_What this task involves_:
Exactly as written, transcribe the lines that run from the one containing "right hip: (1520, 536)" to the end of the records below.

START Information provided

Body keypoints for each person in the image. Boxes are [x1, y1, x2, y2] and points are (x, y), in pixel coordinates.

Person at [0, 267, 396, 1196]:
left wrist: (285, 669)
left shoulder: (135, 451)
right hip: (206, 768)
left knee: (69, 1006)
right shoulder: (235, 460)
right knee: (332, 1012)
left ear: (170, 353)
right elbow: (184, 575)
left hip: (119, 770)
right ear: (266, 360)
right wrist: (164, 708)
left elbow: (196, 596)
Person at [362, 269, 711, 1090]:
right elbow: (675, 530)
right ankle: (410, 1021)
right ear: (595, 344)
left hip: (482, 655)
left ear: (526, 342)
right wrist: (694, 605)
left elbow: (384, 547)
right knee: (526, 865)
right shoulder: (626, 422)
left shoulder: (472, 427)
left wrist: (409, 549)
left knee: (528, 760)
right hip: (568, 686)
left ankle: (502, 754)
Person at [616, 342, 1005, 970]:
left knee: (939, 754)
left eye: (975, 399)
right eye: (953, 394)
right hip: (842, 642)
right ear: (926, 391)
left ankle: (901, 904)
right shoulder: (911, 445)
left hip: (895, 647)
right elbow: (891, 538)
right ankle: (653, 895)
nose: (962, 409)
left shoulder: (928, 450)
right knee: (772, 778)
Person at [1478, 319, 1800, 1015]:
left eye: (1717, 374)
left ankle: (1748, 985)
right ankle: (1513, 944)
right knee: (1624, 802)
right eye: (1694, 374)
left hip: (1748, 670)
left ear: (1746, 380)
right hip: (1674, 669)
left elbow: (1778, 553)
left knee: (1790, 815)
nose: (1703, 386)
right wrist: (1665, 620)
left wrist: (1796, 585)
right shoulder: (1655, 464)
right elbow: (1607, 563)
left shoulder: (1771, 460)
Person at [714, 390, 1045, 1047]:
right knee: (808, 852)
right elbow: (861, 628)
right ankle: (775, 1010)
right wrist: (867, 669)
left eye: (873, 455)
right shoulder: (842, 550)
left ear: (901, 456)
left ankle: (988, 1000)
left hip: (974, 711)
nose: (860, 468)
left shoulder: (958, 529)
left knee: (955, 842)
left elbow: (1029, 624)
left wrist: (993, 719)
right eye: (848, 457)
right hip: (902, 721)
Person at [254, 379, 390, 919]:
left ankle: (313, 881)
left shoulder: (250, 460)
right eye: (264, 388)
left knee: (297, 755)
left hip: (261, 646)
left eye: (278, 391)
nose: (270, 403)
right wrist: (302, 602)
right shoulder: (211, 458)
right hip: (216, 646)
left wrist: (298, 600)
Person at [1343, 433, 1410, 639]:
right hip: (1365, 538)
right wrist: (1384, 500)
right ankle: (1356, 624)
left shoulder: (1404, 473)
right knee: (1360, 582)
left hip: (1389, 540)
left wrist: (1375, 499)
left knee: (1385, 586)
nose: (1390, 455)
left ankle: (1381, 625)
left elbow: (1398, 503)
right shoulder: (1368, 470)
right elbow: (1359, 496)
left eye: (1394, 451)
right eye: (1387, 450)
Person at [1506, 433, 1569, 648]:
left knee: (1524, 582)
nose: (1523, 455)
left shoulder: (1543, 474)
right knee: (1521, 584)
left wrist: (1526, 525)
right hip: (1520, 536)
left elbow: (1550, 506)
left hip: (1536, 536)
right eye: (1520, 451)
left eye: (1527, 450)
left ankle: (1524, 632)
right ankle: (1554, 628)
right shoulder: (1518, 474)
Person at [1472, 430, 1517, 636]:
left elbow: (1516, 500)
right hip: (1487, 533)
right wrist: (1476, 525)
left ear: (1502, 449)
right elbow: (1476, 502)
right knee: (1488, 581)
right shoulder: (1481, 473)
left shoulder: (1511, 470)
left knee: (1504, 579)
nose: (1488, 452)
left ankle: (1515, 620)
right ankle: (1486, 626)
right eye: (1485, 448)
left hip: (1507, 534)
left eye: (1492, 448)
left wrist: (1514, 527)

END Information provided

_Problem solution_:
right hip: (1520, 536)
left elbow: (1550, 506)
left hip: (1536, 536)
right eye: (1520, 451)
left eye: (1527, 450)
left ankle: (1524, 632)
right ankle: (1554, 628)
right shoulder: (1518, 474)
Person at [1472, 430, 1517, 636]:
left elbow: (1516, 500)
right hip: (1487, 533)
right wrist: (1476, 525)
left ear: (1502, 449)
right elbow: (1476, 502)
right knee: (1488, 581)
right shoulder: (1481, 473)
left shoulder: (1511, 470)
left knee: (1504, 579)
nose: (1488, 452)
left ankle: (1515, 620)
right ankle: (1486, 626)
right eye: (1485, 448)
left hip: (1507, 534)
left eye: (1492, 448)
left wrist: (1514, 527)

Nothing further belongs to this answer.